Das hat seine Stimmigkeit: Nello Santi macht nicht Musik, er ist Musik. Und Musik, das wäre die zweite seiner Grundüberzeugungen, ist Kommunikation aus dem Moment heraus. Kommandieren sei leicht, bringe aber nichts. Im Orchestergraben dirigieren heisse etwas ganz anderes, nämlich: den Sänger auf der Bühne in grösstmöglicher Liebe zu tragen, ihm Gestaltungsraum offenzuhalten und mit dem Orchester blitzschnell zu reagieren. Möglich ist das nur auf der Basis einer in Fleisch und Blut übergegangenen Kompetenz und denkbar seriöser Vorbereitung. Vielleicht auch dank dem unglaublich langen Taktstock, den der Maestro benützt. Die Bleistiftstummel, die heute um sich griffen, taugten nichts, beteuert Santi; der Taktstock sei aus dem Geigenbogen des Konzertmeisters hervorgegangen, der das Orchester früher geleitet habe. Sogar ein so autonomer Musiker wie der Cellist Urs Frauchiger erinnert sich an die Wunder, die Santis Taktstock erzeugt hat. Dass so ein Ding auch in die Brüche gehen kann, versteht sich – so geschehen bei der Premiere von Rossinis «Guglielmo Tell» in der unvergesslichen Inszenierung von Daniel Schmid 1992 im Opernhaus Zürich.

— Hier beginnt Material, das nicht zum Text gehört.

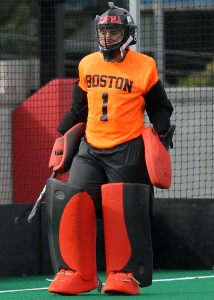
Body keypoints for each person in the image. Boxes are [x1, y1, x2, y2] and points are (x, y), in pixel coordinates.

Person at [46, 1, 173, 296]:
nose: (106, 37)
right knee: (73, 203)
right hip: (90, 148)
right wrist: (61, 136)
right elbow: (77, 108)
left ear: (129, 34)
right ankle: (79, 274)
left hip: (127, 147)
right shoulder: (87, 64)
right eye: (103, 31)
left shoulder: (145, 66)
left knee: (121, 211)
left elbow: (159, 107)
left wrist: (162, 132)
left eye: (113, 32)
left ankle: (124, 274)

Ja, Zürich. Es war in Proben zu Puccinis «Madama Butterfly» 1956 in Lyon, als Santi von der aus Japan stammenden Sängerin der Titelpartie erfuhr, dass das Opernhaus Zürich, damals noch Stadttheater, einen Dirigenten suche. Die Sängerin erzählte einer Freundin in Luzern von dem jungen Santi, die Freundin, per Zufall Agentin, erzählte es weiter, und so kam es zu jenem Anruf, der zu Santis Zürcher Debüt mit «La forza del destino» von Verdi am 3. September 1958 führte – auf Deutsch notabene. Willi Reich schrieb damals in diesen Spalten von der «entschiedenen Italianità» Santis und äusserte den Wunsch, dem Dirigenten erneut zu begegnen. Der Wunsch wurde erhört, Santi ist Zürich treu geblieben, bis heute.

Kurz nach seinem Debüt wurde er zum Ersten Kapellmeister ernannt, neben dem Musikalischen Oberleiter Otto Ackermann, der Santis Talent sofort erkannt hatte und ihn förderte. Ungezählt die Sternstunden, die wir mit ihm erleben durften, bis hin zu jenem denkwürdigen «Rigoletto» an seinem achtzigsten Geburtstag. Und unvergesslich die Art, in der er sich nach solchen Abenden mit minutenlanger Verbeugung für die Ovationen bedankte. Daneben hat er eine Weltkarriere gemacht, die ihn als Inkarnation der italienischen Oper an alle grossen Häuser geführt hat – bis nach Basel, wo er von 1986 bis 1994 dem Radio-Sinfonieorchester vorstand. Eben erst ist er aus Japan zurückgekehrt, wo er «Simon Boccanegra» in konzertanter Version dirigiert hat. Am Samstag erhält Santi in der Tonhalle den Kunstpreis der Stadt Zürich. Er hat ihn wie kein Zweiter verdient.